Work item: In the records below, begin at the line that has "165 468 3.63" and stop after the line that has "442 204 22.23"; quote those lines verbatim and nothing more.

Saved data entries

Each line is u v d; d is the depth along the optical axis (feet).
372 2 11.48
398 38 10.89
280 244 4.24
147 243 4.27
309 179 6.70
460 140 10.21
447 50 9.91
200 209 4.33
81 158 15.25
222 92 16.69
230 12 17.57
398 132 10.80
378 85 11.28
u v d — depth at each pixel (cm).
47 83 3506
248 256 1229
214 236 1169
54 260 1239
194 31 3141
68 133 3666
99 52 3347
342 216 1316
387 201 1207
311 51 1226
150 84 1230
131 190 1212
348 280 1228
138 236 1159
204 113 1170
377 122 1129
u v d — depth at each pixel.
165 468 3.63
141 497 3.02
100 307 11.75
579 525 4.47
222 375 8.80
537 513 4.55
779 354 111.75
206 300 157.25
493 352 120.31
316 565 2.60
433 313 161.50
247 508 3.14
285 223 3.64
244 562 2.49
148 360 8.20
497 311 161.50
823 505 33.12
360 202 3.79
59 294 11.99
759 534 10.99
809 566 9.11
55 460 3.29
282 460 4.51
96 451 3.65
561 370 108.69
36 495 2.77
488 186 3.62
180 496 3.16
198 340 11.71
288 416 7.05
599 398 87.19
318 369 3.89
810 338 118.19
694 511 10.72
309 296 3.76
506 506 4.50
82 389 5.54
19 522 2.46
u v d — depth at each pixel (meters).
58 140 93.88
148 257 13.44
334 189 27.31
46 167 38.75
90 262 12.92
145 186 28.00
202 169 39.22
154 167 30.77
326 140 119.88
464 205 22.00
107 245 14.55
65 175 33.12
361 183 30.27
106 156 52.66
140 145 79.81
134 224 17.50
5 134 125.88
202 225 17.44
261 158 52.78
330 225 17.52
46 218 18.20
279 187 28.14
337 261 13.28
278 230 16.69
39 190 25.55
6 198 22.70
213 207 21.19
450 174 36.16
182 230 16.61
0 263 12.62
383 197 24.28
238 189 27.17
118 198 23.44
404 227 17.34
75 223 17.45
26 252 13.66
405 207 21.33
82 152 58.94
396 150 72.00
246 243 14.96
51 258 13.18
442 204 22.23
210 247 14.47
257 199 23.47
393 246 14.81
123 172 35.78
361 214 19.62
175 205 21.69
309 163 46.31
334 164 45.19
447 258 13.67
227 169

Response area:
165 468 3.63
141 497 3.02
100 307 11.75
579 525 4.47
222 375 8.80
537 513 4.55
779 354 111.75
206 300 157.25
493 352 120.31
316 565 2.60
433 313 161.50
247 508 3.14
285 223 3.64
244 562 2.49
148 360 8.20
497 311 161.50
823 505 33.12
360 202 3.79
59 294 11.99
759 534 10.99
809 566 9.11
55 460 3.29
282 460 4.51
96 451 3.65
561 370 108.69
36 495 2.77
488 186 3.62
180 496 3.16
198 340 11.71
288 416 7.05
599 398 87.19
318 369 3.89
810 338 118.19
694 511 10.72
309 296 3.76
506 506 4.50
82 389 5.54
19 522 2.46
u v d — depth at each pixel (meters).
58 140 93.88
148 257 13.44
334 189 27.31
46 167 38.75
90 262 12.92
145 186 28.00
202 169 39.22
154 167 30.77
326 140 119.88
464 205 22.00
107 245 14.55
65 175 33.12
361 183 30.27
106 156 52.66
140 145 79.81
134 224 17.50
5 134 125.88
202 225 17.44
261 158 52.78
330 225 17.52
46 218 18.20
279 187 28.14
337 261 13.28
278 230 16.69
39 190 25.55
6 198 22.70
213 207 21.19
450 174 36.16
182 230 16.61
0 263 12.62
383 197 24.28
238 189 27.17
118 198 23.44
404 227 17.34
75 223 17.45
26 252 13.66
405 207 21.33
82 152 58.94
396 150 72.00
246 243 14.96
51 258 13.18
442 204 22.23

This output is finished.